Problem to work on – In the material below, copy each line word for word, beginning at the line that contains "Count the number of slices in the pie." and ending with the last line of the material. Omit the pictures.

Stored data
# # # # #

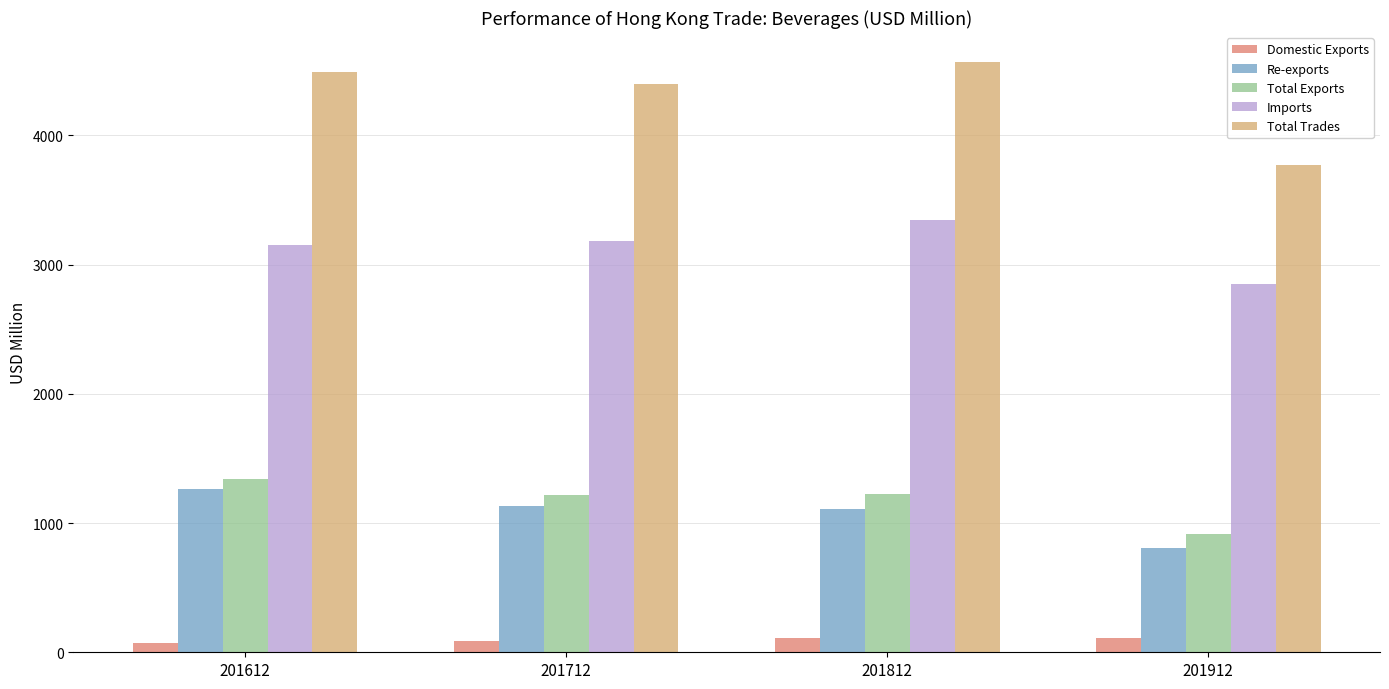

Are the bars grouped side by side (vs. stacked)?

Yes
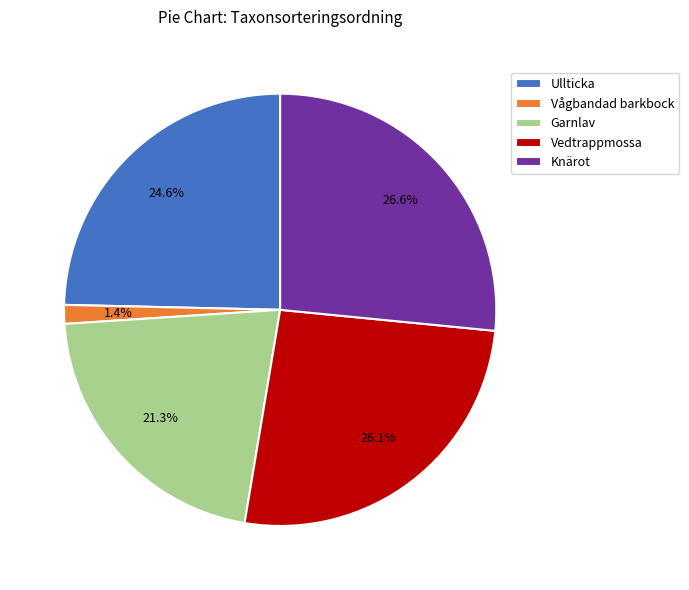

How many slices are in this pie chart?

5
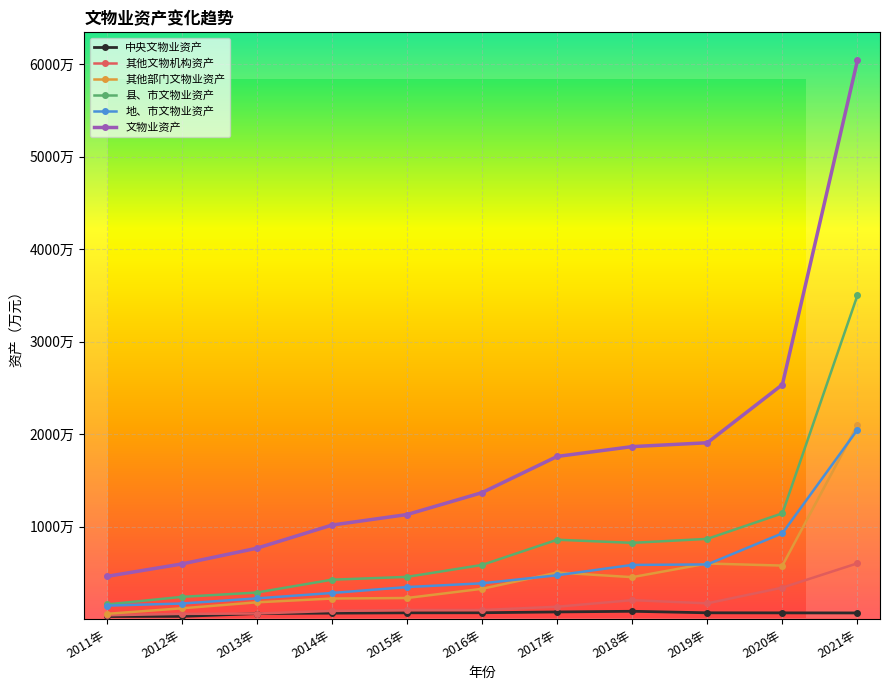

How many lines are shown in the chart?

6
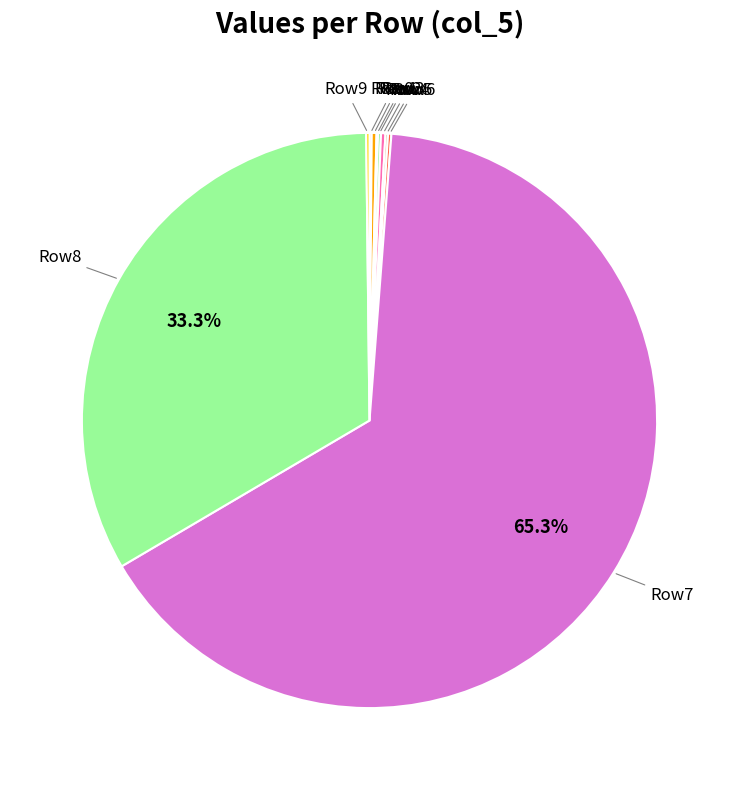

Count the number of slices in the pie.

10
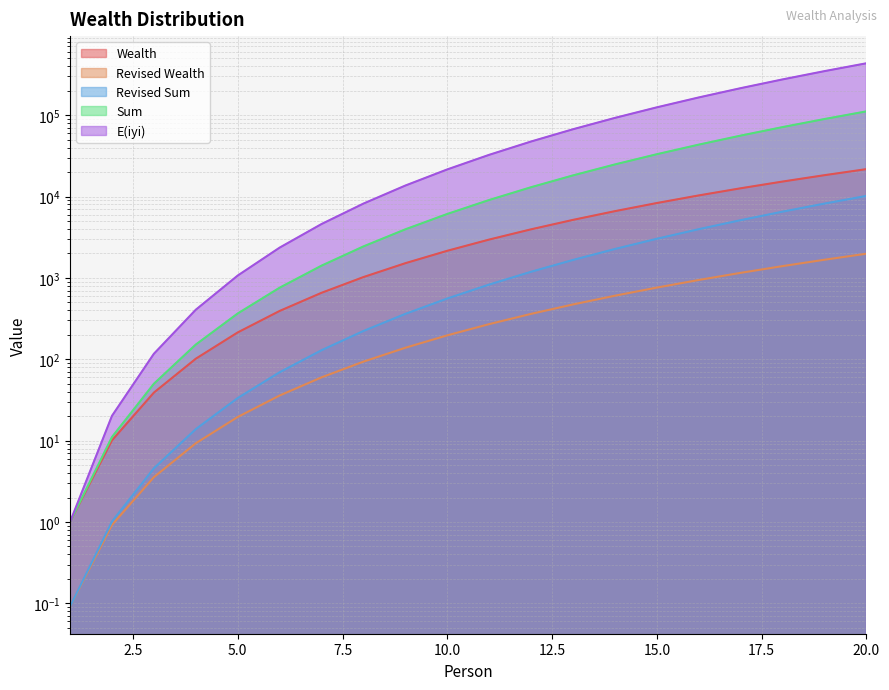

True or false: Wealth and E(iyi) cross at least once.

False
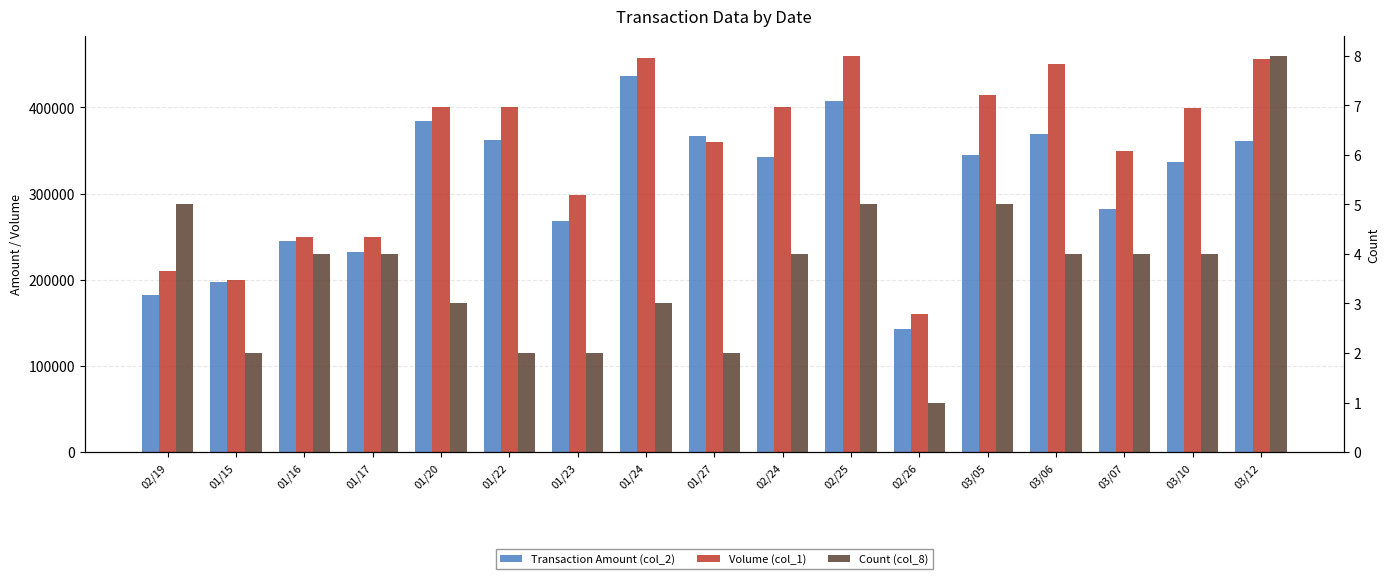

What is the label of the 11th bar from the left?

02/25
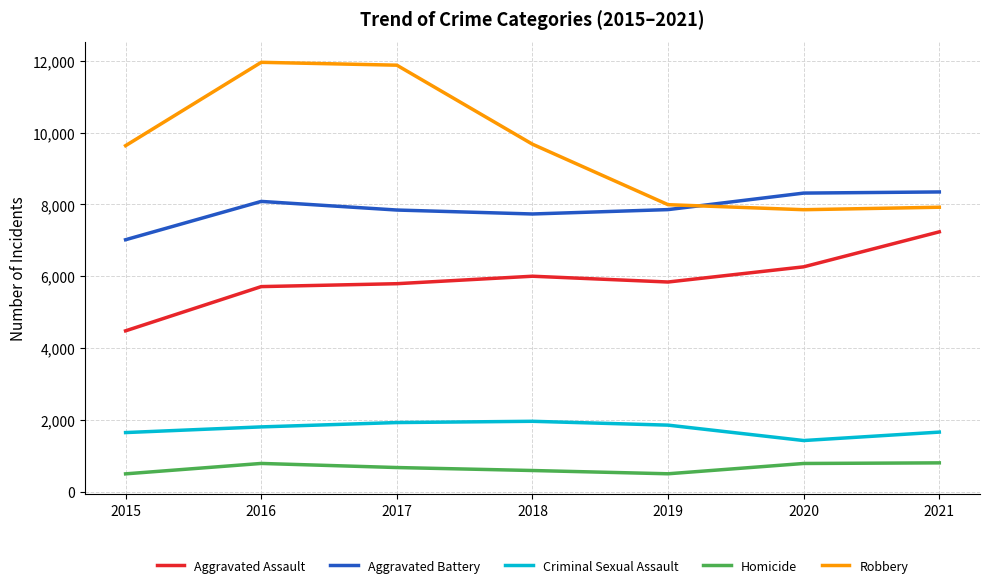

Which series has the largest range (max minus min)?

Robbery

# # # # #

The completed task –
Count the number of slices in the pie.

10

True or false: Wealth and E(iyi) cross at least once.

False

What is the label of the 11th bar from the left?

02/25

Which series has the largest range (max minus min)?

Robbery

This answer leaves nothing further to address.